One of the most powerful
means of overcoming the externalisation of life is to find
support in prayer and meditation. But as soon as prayer is
suggested, there are those who will immediately retort:
"Praying does no good". This statement has an element of
truth in certain cases: not theological truth, but
psychological. When it is said by those who are unwilling to
curb their promiscuous habits or to tame their carnality,
then the statement, "It does no good to pray", is true - but
only of themselves. Their prayers are ineffective, not
because God refuses to hear them, but because they refuse to fulfil the first condition of prayer, namely a longing to
revise their natures to accordance with God's laws. To have
any effectiveness, a prayer for help must express an honest
desire to be changed, and that desire must be without
reservation or conditions on our part. If we pray to be
delivered from alcoholism, and yet refuse to stop drinking,
that fact is an acknowledgment that we did not really pray.
In like manner, the man who prays to be delivered from
sexual perversions and excesses - and that very day
deliberately exposes himself to such pleasures - has
destroyed the efficacy of the prayer by a reservation. All
prayer implies an act of the will, a desire for growth, a
willingness to sacrifice on our own part; for prayer is not
passive, but is a very active collaboration between the soul
and God. If the will is inoperative, our prayers are merely
a list of the things we would like God to give us, without
ever asking us to pay the price they cost in effort and a
willingness to change. Prayer is dynamic, but only when we
cooperate with God through surrender. The man who decides to
pray for release from the slavery of carnal pleasures must
be prepared, in every part of his being, to utilise the
strength which God will give him and to work unreservedly
for a complete freedom from the sin. In dealing with other
men it is possible to have one's cake and eat it, but with
God that is impossible.
It is not difficult to
understand why many people do not pray, at all. As a workman
can become so interested in what he is doing as not to hear
the noonday whistle, so the egotist can become so
self-infatuated as to be unconscious of anything outside of
himself.

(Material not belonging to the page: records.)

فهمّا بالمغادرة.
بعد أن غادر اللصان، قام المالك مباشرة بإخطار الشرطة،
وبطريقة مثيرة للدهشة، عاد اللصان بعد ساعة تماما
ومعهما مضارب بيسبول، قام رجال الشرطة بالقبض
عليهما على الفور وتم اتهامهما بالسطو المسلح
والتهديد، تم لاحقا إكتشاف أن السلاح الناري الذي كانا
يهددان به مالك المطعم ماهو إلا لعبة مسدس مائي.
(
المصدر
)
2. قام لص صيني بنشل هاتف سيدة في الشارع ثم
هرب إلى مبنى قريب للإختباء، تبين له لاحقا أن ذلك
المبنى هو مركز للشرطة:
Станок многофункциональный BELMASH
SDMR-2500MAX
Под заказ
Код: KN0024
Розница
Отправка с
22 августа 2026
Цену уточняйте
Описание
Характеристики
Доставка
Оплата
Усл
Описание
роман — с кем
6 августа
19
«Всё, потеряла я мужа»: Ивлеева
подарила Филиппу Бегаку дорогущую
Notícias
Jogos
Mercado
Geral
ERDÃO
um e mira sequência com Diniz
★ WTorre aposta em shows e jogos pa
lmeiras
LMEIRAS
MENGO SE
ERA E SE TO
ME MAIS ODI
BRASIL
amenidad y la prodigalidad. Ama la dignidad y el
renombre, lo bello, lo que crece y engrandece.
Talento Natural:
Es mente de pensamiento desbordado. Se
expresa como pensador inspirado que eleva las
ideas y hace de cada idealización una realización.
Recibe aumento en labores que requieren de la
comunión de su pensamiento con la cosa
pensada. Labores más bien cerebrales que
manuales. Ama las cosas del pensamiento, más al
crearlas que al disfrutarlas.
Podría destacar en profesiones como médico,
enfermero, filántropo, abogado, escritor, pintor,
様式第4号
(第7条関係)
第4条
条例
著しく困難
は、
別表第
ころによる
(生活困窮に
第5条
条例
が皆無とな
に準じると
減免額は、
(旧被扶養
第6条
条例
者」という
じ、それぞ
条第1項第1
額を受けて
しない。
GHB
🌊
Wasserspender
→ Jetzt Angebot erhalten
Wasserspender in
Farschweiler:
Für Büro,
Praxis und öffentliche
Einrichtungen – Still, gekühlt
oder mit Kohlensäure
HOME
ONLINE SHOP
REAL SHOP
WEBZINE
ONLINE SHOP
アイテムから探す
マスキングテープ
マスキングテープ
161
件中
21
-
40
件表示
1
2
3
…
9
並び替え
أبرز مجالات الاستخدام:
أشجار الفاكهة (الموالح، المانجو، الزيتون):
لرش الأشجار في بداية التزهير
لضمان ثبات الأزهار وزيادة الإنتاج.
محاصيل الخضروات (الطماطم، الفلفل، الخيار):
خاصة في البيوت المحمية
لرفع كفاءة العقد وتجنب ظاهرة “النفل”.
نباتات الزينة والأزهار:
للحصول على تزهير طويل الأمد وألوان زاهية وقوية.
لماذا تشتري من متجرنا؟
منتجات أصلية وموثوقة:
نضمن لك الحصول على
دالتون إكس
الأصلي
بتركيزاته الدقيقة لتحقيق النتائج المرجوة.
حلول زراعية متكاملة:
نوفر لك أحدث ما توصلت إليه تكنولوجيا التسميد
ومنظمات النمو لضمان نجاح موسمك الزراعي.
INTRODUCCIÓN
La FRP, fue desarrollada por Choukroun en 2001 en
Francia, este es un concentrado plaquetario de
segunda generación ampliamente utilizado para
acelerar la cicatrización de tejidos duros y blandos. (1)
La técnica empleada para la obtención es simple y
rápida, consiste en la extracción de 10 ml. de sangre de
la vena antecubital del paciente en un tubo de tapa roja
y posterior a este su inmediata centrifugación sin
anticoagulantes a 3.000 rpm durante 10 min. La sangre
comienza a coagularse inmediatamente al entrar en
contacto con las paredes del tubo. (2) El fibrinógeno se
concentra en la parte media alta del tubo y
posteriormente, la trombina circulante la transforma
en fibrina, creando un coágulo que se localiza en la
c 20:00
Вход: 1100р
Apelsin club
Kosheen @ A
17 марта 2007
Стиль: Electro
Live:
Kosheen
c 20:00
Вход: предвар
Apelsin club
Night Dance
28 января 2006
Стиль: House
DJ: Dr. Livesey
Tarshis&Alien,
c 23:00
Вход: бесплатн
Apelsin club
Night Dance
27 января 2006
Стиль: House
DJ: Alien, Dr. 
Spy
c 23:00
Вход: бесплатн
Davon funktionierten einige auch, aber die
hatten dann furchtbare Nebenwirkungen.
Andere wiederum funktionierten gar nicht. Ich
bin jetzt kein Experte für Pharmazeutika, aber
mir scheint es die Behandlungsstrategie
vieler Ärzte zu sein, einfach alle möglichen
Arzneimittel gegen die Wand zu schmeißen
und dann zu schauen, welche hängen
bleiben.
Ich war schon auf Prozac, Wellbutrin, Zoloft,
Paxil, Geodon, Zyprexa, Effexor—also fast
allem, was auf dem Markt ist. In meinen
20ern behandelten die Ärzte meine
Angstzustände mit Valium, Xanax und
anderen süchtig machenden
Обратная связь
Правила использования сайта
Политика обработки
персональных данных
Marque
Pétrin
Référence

The suggestion that there is a reality beyond him,
a power and an energy that can transform and elevate him,
strikes him as absurd. Just as there are tone-deaf men who
are dead to music and colour-blind men who are dead to art,
so the egotists are Deity-blind, that is, dead to the vision
of God. They say they cannot pray, and they are right, they
cannot. Their self-centredness has paralysed them. There is
also some truth in their statement that they "do not need
prayer", because they do not want to be any better than they
are - their purpose is to remain unchanged, and this
stultification can be accomplished by themselves alone.
Animals do not need prayer, either, for none of them has a
capacity for self-transcendence, which man has. A man is the
only creature in the world who can become more than he is,
if he freely wills to grow. The man who boasts that he is
his own creator need never acknowledge dependence on God; he
who affirms that he has never done anything wrong has no
need of a Saviour. Before such egotists can pray, their
selfishness must be corrected. Many refuse to correct it -
not because they fear what they will become if they do, but
because they cannot face the surrenders they would have to
make before they could be elevated to a higher level of
peace and joy.
There must always be a
relationship between the gift and the recipient - there is
no point in giving anyone a treasure he cannot use. A father
would not give a boy with no talent for music a Stradivarius
violin. Neither will God give to egocentrics those gifts and
powers and energies which they never propose to put to work
in the transformation of their lives and souls.